Tiger and the taxpayer
Just as Tigermania was taking hold in Melbourne last November, a Sydney-based British reporter was dispatched to the city by the American tabloid, the National Enquirer, and told to look out for an attractive women wearing knee-length boots and a distinctive belt. She was reportedly "stalking" the world's number one golfer.
Sure enough, the reporter spotted a woman meeting that description checking into Tiger's hotel, the Crown Towers, and digital photographs were taken to record the moment. For the National Enquirer, the snapshots were a smoking gun, since the woman was not a "stalker" at all but one of Tiger's alleged mistresses - the first to be "outed" in the scandal which pummelled his reputation, threatened his career and jeopardised his marriage.
The irony is that during his stay in Melbourne, his first trip to Australia in over a decade, Tiger had presented himself as a model professional. Lured to Victoria with the sweetener of about $A1.5m ($1.35m: £900,000) in taxpayer's money, he happily promoted Melbourne's sandbelt golf courses. Then he went on to win the Australian Masters' tournament, proudly donning the winner's yellow jacket at its end. It proved to be his last tournament before his self-enforced break from the game.
Now Victorians are being asked to consider whether taxpayer's money should be spent on hosting Tiger again.
It is an election year in the state, and the question has been raised by Peter Ryan, the leader of the Victoria Nationals and the deputy opposition leader. It follows news that the Labor state government is considering offering Tiger public money to come back.

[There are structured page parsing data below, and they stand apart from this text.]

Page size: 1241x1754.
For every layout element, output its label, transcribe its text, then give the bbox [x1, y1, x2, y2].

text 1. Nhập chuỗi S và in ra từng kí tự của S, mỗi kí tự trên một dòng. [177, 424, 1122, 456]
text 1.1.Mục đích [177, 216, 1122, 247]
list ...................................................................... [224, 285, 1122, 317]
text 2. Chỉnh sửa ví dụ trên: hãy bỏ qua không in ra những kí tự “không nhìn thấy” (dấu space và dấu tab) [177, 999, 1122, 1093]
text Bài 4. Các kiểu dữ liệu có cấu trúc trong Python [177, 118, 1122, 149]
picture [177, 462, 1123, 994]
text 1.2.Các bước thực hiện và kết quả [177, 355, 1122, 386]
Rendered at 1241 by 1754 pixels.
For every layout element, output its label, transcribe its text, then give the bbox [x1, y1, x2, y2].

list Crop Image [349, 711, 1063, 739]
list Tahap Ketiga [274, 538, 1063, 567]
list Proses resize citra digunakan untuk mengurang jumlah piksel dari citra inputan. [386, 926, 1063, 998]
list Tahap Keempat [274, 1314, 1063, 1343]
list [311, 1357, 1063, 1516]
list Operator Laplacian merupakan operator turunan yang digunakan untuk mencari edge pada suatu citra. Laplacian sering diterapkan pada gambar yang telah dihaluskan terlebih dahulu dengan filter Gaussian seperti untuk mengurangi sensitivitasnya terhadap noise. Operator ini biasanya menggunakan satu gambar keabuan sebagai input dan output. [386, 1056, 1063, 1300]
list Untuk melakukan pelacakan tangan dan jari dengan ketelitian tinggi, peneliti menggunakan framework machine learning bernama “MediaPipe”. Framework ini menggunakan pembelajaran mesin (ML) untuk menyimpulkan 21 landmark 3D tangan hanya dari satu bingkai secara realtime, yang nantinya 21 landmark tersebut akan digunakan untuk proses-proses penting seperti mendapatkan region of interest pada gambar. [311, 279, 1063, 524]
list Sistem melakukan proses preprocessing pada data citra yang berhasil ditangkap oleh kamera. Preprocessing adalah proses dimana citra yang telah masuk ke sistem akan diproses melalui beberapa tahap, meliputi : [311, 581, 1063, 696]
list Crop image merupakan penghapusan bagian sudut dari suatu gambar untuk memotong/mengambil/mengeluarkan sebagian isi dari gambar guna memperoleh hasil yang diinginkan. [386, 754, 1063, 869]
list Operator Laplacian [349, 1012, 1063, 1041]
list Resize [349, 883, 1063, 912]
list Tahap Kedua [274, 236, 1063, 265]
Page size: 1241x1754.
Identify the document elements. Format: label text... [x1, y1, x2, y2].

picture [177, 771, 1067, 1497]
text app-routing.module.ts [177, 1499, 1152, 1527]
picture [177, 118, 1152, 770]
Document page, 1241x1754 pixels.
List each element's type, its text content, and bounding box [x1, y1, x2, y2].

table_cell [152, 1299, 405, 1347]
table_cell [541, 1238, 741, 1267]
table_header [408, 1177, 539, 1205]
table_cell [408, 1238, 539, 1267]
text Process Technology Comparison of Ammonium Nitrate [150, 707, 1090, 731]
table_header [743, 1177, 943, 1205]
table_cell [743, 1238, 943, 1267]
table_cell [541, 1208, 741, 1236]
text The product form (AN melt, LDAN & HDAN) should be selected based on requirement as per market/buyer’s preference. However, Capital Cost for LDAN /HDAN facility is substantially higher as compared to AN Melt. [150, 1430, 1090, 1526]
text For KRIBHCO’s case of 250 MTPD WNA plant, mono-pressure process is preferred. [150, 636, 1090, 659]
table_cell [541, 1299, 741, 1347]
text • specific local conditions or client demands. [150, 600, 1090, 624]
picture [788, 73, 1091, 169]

"I think that there is a reticence in community about doing that and I think the premier should hasten slowly," Peter Ryan told the last week. "I mean like it or not, people who fulfill a role such as that which Tiger Woods does are role models. They mightn't choose to be so but they are. I think it can very fairly be said that when he was in Australia last year, he conducted himself in the public eye accordingly."
"I think there was universal acclaim for the way in which he presented himself. We now know of course, that other things were occurring in different areas of the man's life and I think therefore that people have a sense of being let down."
On economic grounds alone, financing Tiger's return seems like a no-brainer. The golfer turned out to be a one-man stimulus package during his last trip, and the state government calculated that he had injected more than $A34 million into the Victoria economy. But this is being posed now as a moral question.
The Labor state government has accused Mr Ryan of being a moral policeman. Others have noted that his comments tap into a puritanical streak which has long been evident in Australia in general and Victoria in particular - a censorious impulse which Australians called wowserism.
Certainly, the debate over whether Tiger's off-course behaviour should disqualify him from receiving taxpayer's money take us into curious territory, and raises all sorts of questions about moral equivalence.
Should the same rule be applied to other visiting sports stars? And to what extent? The upcoming Australian grand prix takes place in Melbourne at the end of March, at huge expense to the taxpayers of Victoria. Should the visiting drivers be scrutinised for wrong-doing, and the funding be conditional?
Should it be applied to foreign dignitaries, whose visits often come with a huge security bill?
And what of home-grown sports stars, who often receive public subsidies indirectly?
Or is this simply an instance of wowserism gone mad?
Tiger has recently been dropped by Gatorade, AT&T and Accenture. Should the taxpayers of Victoria follow suit?